- [PAGE EXCERPT]:
--- START ---

IAlibay commented 1 year ago

@ijpulidos - Am I correct in understanding you're using the new graph edges from this PR but applying it to the branch from #82?

If that's the case then it's partly expected, once #82 is merged then I'll re-generate the edges here to match that (I didn't want to make this depend on the other branch if we're going to squash merge things).

ijpulidos commented 1 year ago

@ijpulidos - Am I correct in understanding you're using the new graph edges from this PR but applying it to the branch from #82?

Yes, I merged both branches because I needed the changes in both for my test to make sense.

If that's the case then it's partly expected, once #82 is merged then I'll re-generate the edges here to match that (I didn't want to make this depend on the other branch if we're going to squash merge things).

Alright! That sounds good to me. My test will still check things run on perses, so this is not a blocking issue. I just wanted to mention it in case we weren't expecting it. All good!

--- END ---

- [DIRECTIONS]: Extend the pull request discussion about the regenerated graph edges and branch #82 past its final comment.

- [RECORDS SUPPLIED]:
--- START ---

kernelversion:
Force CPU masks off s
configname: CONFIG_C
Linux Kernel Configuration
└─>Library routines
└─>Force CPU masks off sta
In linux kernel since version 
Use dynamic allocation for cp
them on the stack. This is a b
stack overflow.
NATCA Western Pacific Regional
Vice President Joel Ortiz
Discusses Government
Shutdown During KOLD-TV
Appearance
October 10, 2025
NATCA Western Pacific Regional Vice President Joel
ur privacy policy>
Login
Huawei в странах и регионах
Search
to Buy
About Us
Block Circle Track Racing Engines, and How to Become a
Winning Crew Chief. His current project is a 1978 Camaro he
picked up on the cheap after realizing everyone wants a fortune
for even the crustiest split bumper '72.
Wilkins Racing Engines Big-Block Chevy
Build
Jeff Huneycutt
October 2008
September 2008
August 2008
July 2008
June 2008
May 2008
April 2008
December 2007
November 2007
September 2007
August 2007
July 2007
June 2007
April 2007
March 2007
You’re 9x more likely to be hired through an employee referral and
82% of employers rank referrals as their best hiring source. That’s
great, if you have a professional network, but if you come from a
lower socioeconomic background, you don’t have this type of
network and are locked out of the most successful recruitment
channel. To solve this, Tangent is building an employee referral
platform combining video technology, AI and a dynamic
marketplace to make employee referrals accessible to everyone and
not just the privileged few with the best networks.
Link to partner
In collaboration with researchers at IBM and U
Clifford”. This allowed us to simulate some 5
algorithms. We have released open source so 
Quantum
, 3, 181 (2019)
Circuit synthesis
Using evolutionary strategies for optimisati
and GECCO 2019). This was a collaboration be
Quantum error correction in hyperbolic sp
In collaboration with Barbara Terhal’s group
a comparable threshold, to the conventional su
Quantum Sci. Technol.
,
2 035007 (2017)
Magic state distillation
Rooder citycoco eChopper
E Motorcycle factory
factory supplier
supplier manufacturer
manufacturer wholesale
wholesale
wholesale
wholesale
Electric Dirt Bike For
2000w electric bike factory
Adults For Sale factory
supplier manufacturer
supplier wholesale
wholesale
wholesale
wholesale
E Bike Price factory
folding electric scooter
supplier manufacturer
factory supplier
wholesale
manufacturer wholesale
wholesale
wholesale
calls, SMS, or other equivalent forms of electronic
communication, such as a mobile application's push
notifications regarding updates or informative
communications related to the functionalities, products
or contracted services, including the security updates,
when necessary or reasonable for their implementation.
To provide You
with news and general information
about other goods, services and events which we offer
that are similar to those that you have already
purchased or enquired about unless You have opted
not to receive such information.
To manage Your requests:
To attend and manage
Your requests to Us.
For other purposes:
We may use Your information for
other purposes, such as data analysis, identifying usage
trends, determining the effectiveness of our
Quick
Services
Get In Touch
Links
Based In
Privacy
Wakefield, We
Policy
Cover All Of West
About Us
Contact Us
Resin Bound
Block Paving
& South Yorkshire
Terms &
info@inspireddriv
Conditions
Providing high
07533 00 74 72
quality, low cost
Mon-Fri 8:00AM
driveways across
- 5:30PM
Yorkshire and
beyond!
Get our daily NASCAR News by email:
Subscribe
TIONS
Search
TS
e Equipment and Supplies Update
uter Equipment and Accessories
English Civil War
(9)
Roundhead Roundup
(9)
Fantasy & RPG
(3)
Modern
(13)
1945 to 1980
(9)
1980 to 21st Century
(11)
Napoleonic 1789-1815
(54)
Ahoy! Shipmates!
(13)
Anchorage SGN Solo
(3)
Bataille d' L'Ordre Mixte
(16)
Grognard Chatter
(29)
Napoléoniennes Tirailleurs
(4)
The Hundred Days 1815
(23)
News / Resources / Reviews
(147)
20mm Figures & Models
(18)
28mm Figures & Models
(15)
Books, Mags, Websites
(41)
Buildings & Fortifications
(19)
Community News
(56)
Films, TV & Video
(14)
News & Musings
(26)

--- END ---

- [OUTPUT FOR THIS EXERCISE]:
ijpulidos commented 1 year ago

Actually, on a second thought, I realize that we do need the branches to be merged for me to be able to test this correctly, since the data for the edges and the ligands is correlated.

codecov[bot] commented 1 year ago

Codecov Report

Merging #83 (23ca3e8) into main (e9b153e) will not change coverage. The diff coverage is n/a.

:exclamation: Current head 23ca3e8 differs from pull request most recent head d2f51ac. Consider uploading reports for the commit d2f51ac to get more accurate results

Additional details and impacted files
dotsdl commented 1 year ago

Ready for review!

dotsdl commented 1 year ago

@IAlibay please merge when satisfied! Thanks!

dotsdl commented 1 year ago

From @IAlibay : not getting minimum-spanning graphs from perses, but starmaps instead. Can't use latest perses since it doesn't have openff-toolkit 0.11.0 support.

IAlibay commented 1 year ago

From @IAlibay : not getting minimum-spanning graphs from perses, but starmaps instead. Can't use latest perses since it doesn't have openff-toolkit 0.11.0 support.

On my side of things I also need to work out what was happening with the 0.4 version of openfe (which works with off-tk 0.10.x), e.g. if it's an issue about how we're ingesting perses score.

dotsdl commented 1 year ago

Blocked by: https://github.com/choderalab/perses/pull/1128

ijpulidos commented 1 year ago

Just FYI. From today's meeting I would be trying to merge the directory structure from this PR to the main branch, such that we can continue working on the transformation networks with the correct directory structure.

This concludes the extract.